With all this serious doubt about the validity of this meta-analysis, what then are we left with in this study?
The authors found a consistent improvement of neurologic function in all of the laminoplasty studies that met their selection criteria. While not curative of myelopathy, the value of laminoplasty as an important treatment modality is impressively underscored in this meta-analysis. The study also underscores how inconsistent much of the laminoplasty literature still is not only in techniques used but also in their result reporting. This should be really a thing of the past, as there is enough substance in our studies to find a widely agreeable minimal data set of surgical outcomes along with objectifiable functional recovery and clinical results reporting over a specified time frame.1 After review of this study and its referenced literature, the question posed by the authors, whether plates are really necessary or their expense warranted for laminoplasty, is less relevant than an attempt at answering questions such as determining technique-related complication rates, including the question if French or open door laminoplasty techniques are more effective, and to establish rates of reoperation in longer term follow-up for surgeries that use variations, such as skip laminectomies. Finally, population-based outcomes studies, such as affecting physical laborers and contact sport athletes, would be really meritorious.
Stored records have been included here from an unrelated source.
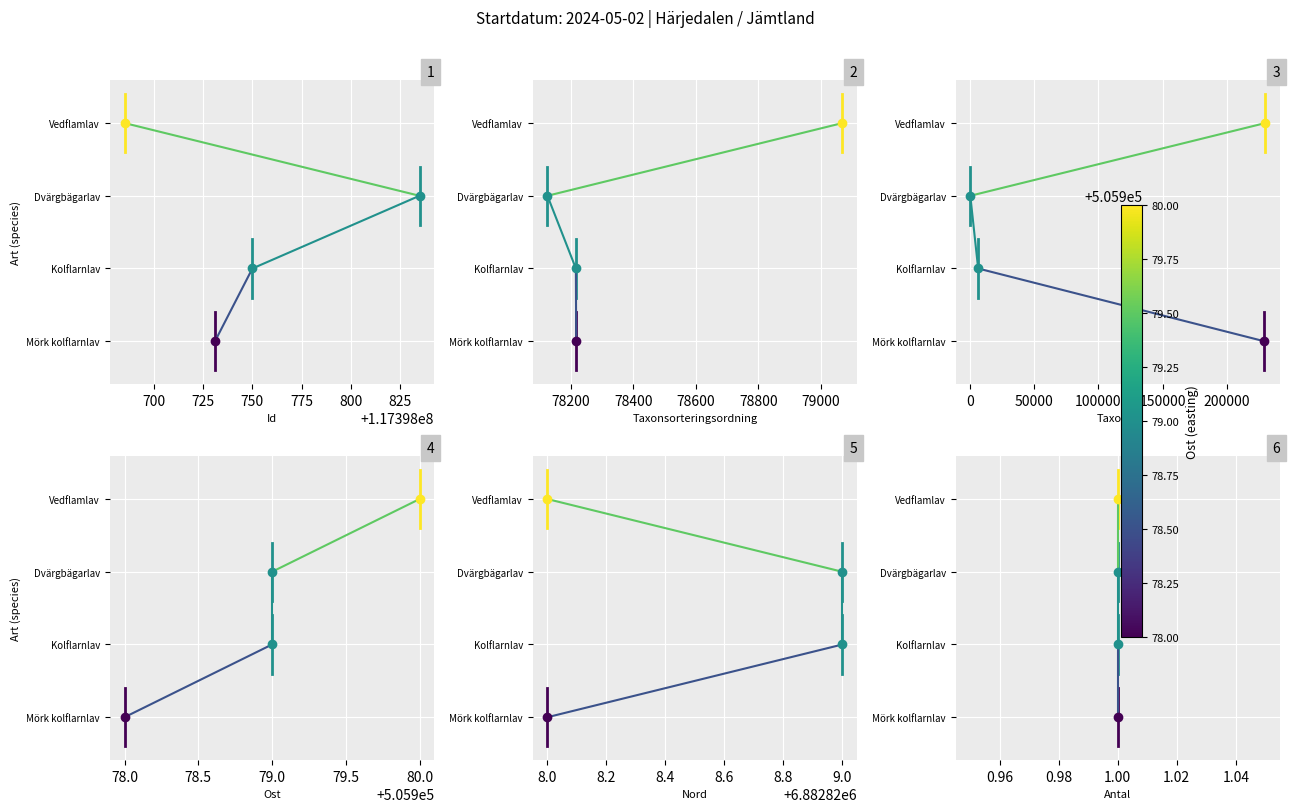

How many values in the Dvärgbägarlav series exceed 2?

1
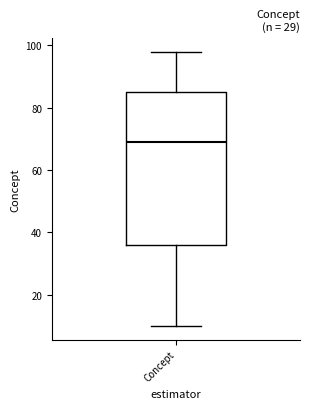

Where does the median line of the box for Concept sit on the y-axis? The values are not printed on the chart, so give them approximately, as read against the axis.

70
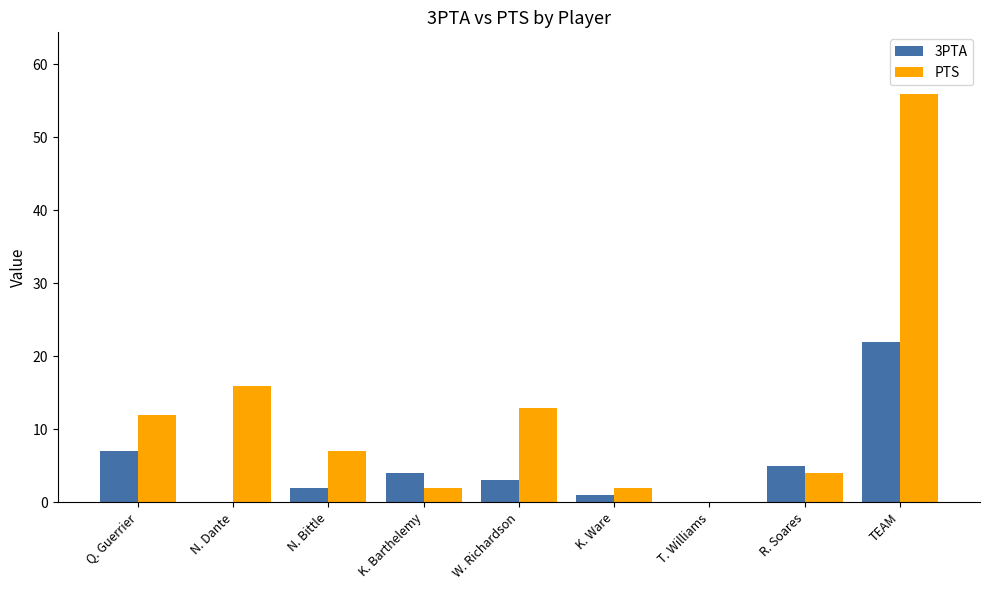

How many groups of bars are there?

9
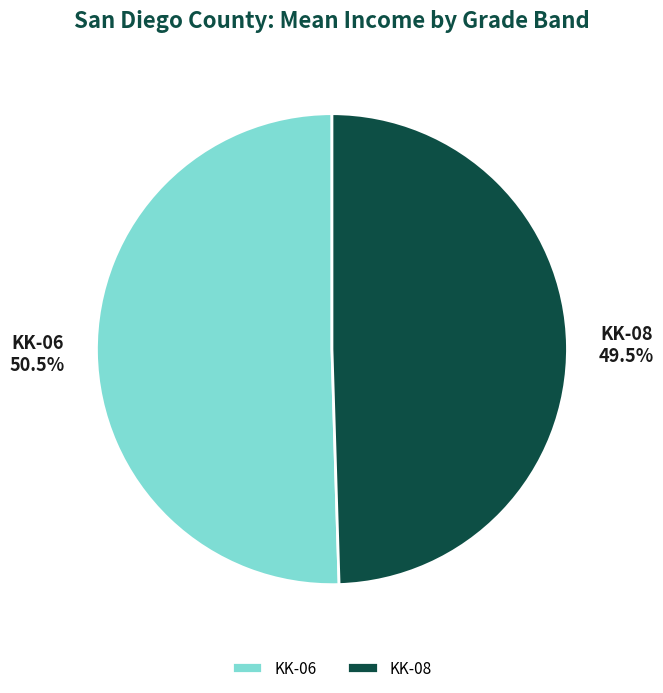

What percentage is NOT represented by KK-08?

50.5%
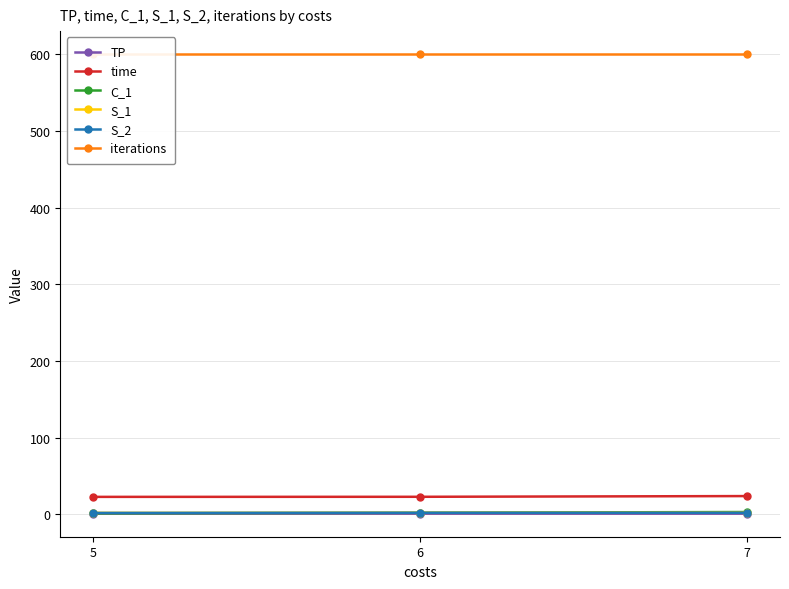

Which label corresponds to the largest value in the chart?

5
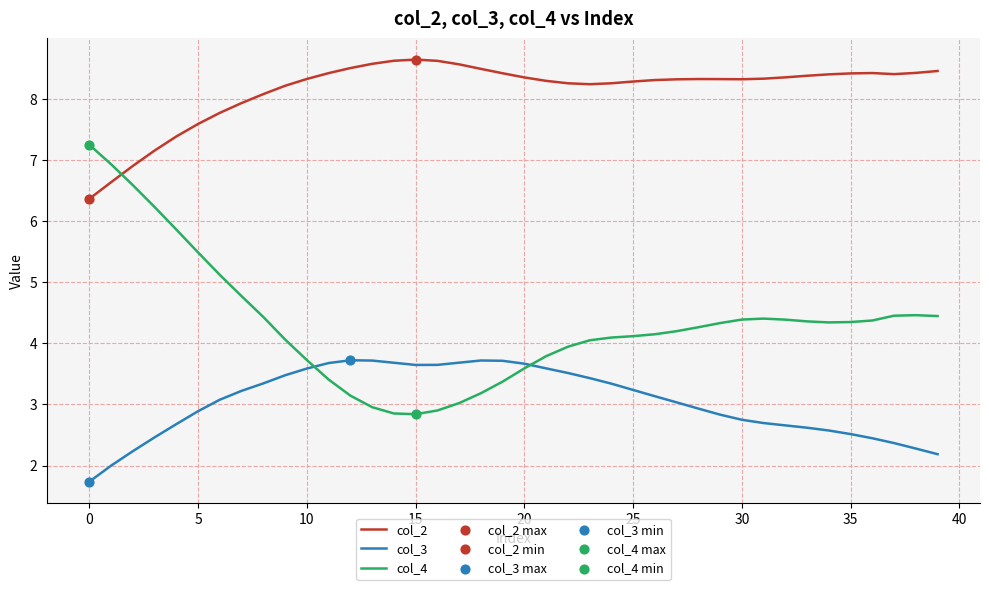

Which series ends up on top after the final intersection of col_4 and col_2?

col_2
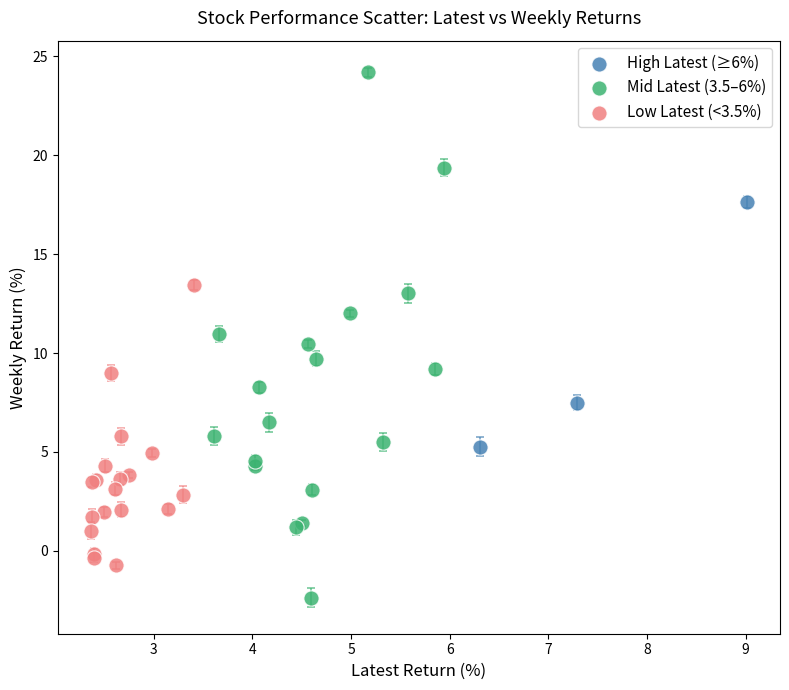

Which series reaches the maximum Y coordinate?

Mid Latest (3.5–6%)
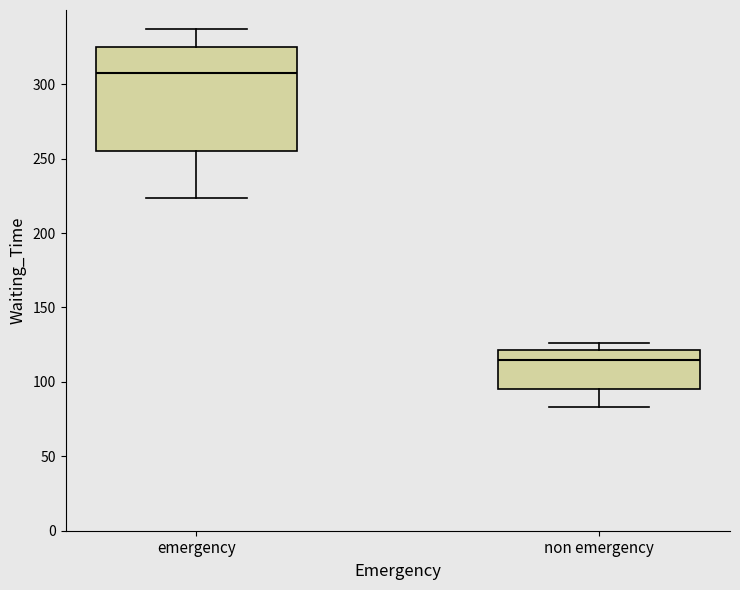

Reading left to right, read every box against the y-axis: the position of its median line, the range the box covers, and the ends of its whiskers. The values are not printed on the chart, so give them approximately, as read against the axis.

emergency: median 305, box 255 to 325, whiskers 225 to 335
non emergency: median 115, box 95 to 120, whiskers 85 to 125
Cervical compressive myelopathy remains a seriously underdiagnosed condition and raising awareness is a meritorious undertaking.2
The authors’ suggestion that a prospective randomized trial would be needed is very unlikely to ever be done for this issue, since most surgeons in North America and Western Europe did not learn how to do laminoplasties until after the introduction of mini-plate fixation. This was the technical innovation that allowed surgeons to begin to be comfortable with the methods, and certain implants, like ceramic spacers instead of allografts or autografts, were never available in these markets. Ultimately, the authors hopefully will not succeed in creating controversy raised by the potential bias of their study, but will hopefully stimulate further meaningful scientific dialogue about the comparative utility of the 3 operative choices for cervical myelopathy.